Collected data:
════
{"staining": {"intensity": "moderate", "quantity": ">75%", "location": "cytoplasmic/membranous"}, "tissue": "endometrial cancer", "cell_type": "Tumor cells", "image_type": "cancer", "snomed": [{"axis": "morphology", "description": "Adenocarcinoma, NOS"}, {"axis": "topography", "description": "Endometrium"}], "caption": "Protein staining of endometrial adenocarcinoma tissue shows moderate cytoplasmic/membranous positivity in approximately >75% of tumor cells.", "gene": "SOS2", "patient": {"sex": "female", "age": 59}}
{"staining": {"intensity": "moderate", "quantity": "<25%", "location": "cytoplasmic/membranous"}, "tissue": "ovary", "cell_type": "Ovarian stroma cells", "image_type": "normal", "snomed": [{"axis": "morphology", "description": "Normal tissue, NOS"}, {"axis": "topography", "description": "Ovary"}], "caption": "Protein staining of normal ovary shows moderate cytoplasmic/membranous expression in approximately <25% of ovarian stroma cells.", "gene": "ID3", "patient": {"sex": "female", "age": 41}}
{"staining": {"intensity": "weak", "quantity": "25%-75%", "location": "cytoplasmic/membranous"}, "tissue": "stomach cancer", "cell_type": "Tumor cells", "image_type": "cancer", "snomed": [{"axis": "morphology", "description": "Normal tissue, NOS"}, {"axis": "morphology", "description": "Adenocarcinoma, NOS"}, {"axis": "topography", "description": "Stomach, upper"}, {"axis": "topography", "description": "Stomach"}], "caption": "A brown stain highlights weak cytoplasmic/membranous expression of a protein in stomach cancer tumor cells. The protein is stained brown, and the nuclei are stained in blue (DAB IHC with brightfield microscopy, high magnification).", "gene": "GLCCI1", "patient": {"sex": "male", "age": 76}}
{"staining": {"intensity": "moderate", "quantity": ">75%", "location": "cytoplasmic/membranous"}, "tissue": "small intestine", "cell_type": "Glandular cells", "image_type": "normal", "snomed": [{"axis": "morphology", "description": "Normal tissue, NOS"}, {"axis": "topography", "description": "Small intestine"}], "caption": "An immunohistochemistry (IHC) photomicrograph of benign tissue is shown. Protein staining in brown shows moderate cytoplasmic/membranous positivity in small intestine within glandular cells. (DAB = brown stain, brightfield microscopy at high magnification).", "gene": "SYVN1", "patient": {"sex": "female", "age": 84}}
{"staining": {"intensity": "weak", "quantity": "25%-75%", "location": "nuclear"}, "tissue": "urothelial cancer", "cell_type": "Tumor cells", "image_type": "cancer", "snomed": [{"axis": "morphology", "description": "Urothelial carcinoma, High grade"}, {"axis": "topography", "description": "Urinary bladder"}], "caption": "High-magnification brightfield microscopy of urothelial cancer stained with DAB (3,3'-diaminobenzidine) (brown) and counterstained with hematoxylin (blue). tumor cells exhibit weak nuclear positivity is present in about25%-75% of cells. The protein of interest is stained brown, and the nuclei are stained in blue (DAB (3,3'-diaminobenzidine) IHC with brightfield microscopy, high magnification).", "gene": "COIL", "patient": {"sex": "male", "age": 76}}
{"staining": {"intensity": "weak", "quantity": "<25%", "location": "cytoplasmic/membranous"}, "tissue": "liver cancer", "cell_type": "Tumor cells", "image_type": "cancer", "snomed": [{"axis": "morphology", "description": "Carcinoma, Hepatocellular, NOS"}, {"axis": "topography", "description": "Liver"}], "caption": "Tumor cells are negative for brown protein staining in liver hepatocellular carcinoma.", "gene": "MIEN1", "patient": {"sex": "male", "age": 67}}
════
#### Action item:
Restate the records above word for word, omitting nothing.

#### Solution for this task:
{"staining": {"intensity": "moderate", "quantity": ">75%", "location": "cytoplasmic/membranous"}, "tissue": "endometrial cancer", "cell_type": "Tumor cells", "image_type": "cancer", "snomed": [{"axis": "morphology", "description": "Adenocarcinoma, NOS"}, {"axis": "topography", "description": "Endometrium"}], "caption": "Protein staining of endometrial adenocarcinoma tissue shows moderate cytoplasmic/membranous positivity in approximately >75% of tumor cells.", "gene": "SOS2", "patient": {"sex": "female", "age": 59}}
{"staining": {"intensity": "moderate", "quantity": "<25%", "location": "cytoplasmic/membranous"}, "tissue": "ovary", "cell_type": "Ovarian stroma cells", "image_type": "normal", "snomed": [{"axis": "morphology", "description": "Normal tissue, NOS"}, {"axis": "topography", "description": "Ovary"}], "caption": "Protein staining of normal ovary shows moderate cytoplasmic/membranous expression in approximately <25% of ovarian stroma cells.", "gene": "ID3", "patient": {"sex": "female", "age": 41}}
{"staining": {"intensity": "weak", "quantity": "25%-75%", "location": "cytoplasmic/membranous"}, "tissue": "stomach cancer", "cell_type": "Tumor cells", "image_type": "cancer", "snomed": [{"axis": "morphology", "description": "Normal tissue, NOS"}, {"axis": "morphology", "description": "Adenocarcinoma, NOS"}, {"axis": "topography", "description": "Stomach, upper"}, {"axis": "topography", "description": "Stomach"}], "caption": "A brown stain highlights weak cytoplasmic/membranous expression of a protein in stomach cancer tumor cells. The protein is stained brown, and the nuclei are stained in blue (DAB IHC with brightfield microscopy, high magnification).", "gene": "GLCCI1", "patient": {"sex": "male", "age": 76}}
{"staining": {"intensity": "moderate", "quantity": ">75%", "location": "cytoplasmic/membranous"}, "tissue": "small intestine", "cell_type": "Glandular cells", "image_type": "normal", "snomed": [{"axis": "morphology", "description": "Normal tissue, NOS"}, {"axis": "topography", "description": "Small intestine"}], "caption": "An immunohistochemistry (IHC) photomicrograph of benign tissue is shown. Protein staining in brown shows moderate cytoplasmic/membranous positivity in small intestine within glandular cells. (DAB = brown stain, brightfield microscopy at high magnification).", "gene": "SYVN1", "patient": {"sex": "female", "age": 84}}
{"staining": {"intensity": "weak", "quantity": "25%-75%", "location": "nuclear"}, "tissue": "urothelial cancer", "cell_type": "Tumor cells", "image_type": "cancer", "snomed": [{"axis": "morphology", "description": "Urothelial carcinoma, High grade"}, {"axis": "topography", "description": "Urinary bladder"}], "caption": "High-magnification brightfield microscopy of urothelial cancer stained with DAB (3,3'-diaminobenzidine) (brown) and counterstained with hematoxylin (blue). tumor cells exhibit weak nuclear positivity is present in about25%-75% of cells. The protein of interest is stained brown, and the nuclei are stained in blue (DAB (3,3'-diaminobenzidine) IHC with brightfield microscopy, high magnification).", "gene": "COIL", "patient": {"sex": "male", "age": 76}}
{"staining": {"intensity": "weak", "quantity": "<25%", "location": "cytoplasmic/membranous"}, "tissue": "liver cancer", "cell_type": "Tumor cells", "image_type": "cancer", "snomed": [{"axis": "morphology", "description": "Carcinoma, Hepatocellular, NOS"}, {"axis": "topography", "description": "Liver"}], "caption": "Tumor cells are negative for brown protein staining in liver hepatocellular carcinoma.", "gene": "MIEN1", "patient": {"sex": "male", "age": 67}}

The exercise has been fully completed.